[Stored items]

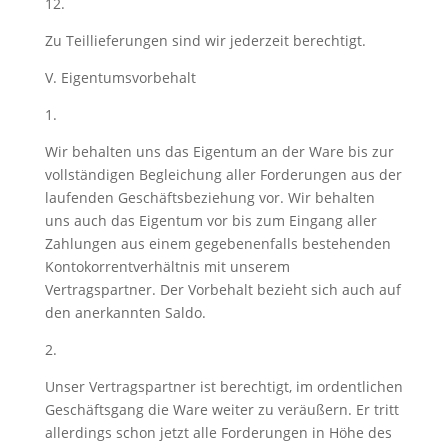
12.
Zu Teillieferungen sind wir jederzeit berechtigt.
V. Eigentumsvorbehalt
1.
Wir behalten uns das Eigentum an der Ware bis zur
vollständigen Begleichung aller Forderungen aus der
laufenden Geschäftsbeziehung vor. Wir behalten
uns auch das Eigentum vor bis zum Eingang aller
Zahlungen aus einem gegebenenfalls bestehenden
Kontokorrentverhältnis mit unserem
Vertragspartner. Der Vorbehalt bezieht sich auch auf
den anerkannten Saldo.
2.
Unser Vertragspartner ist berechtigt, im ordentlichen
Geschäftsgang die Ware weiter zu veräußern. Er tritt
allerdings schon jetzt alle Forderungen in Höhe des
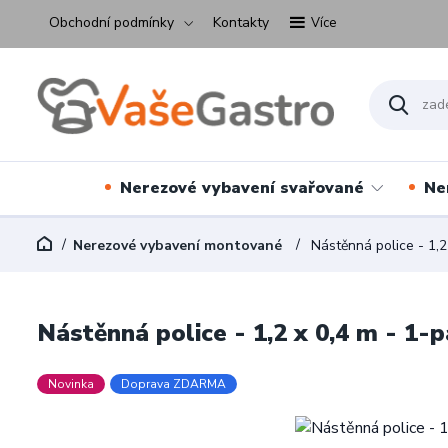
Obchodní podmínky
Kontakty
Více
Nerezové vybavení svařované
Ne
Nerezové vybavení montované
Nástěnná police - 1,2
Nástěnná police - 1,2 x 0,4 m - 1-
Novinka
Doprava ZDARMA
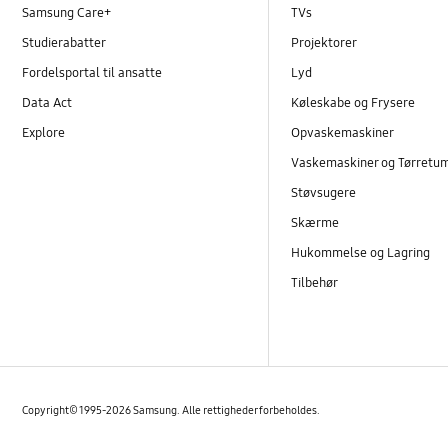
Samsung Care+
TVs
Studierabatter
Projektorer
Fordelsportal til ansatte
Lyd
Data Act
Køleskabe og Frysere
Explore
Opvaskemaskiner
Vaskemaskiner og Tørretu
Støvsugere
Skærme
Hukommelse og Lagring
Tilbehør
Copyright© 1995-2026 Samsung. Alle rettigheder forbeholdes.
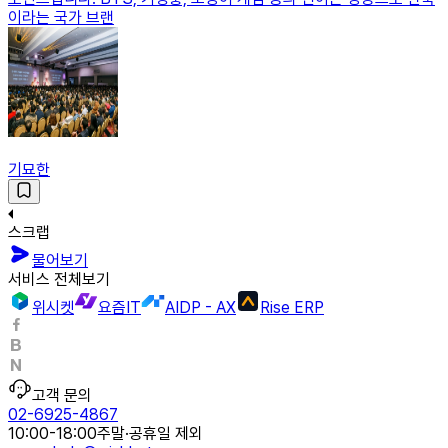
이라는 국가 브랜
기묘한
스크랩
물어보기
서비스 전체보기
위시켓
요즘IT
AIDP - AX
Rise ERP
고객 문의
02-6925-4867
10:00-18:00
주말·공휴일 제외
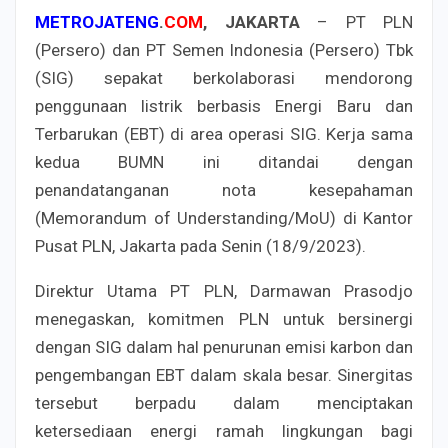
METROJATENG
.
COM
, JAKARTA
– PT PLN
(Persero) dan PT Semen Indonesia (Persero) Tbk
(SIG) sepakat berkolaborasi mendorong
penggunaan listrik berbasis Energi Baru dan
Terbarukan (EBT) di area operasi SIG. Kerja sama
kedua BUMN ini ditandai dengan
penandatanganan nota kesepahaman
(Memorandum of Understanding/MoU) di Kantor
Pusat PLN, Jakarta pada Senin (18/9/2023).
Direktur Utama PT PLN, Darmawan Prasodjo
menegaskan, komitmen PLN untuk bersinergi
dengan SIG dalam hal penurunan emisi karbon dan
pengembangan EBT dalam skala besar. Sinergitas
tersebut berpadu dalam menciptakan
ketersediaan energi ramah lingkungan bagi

# Problem statement
Lines holding "dengan": count them across the data and reply with the number alone.

# Output below
2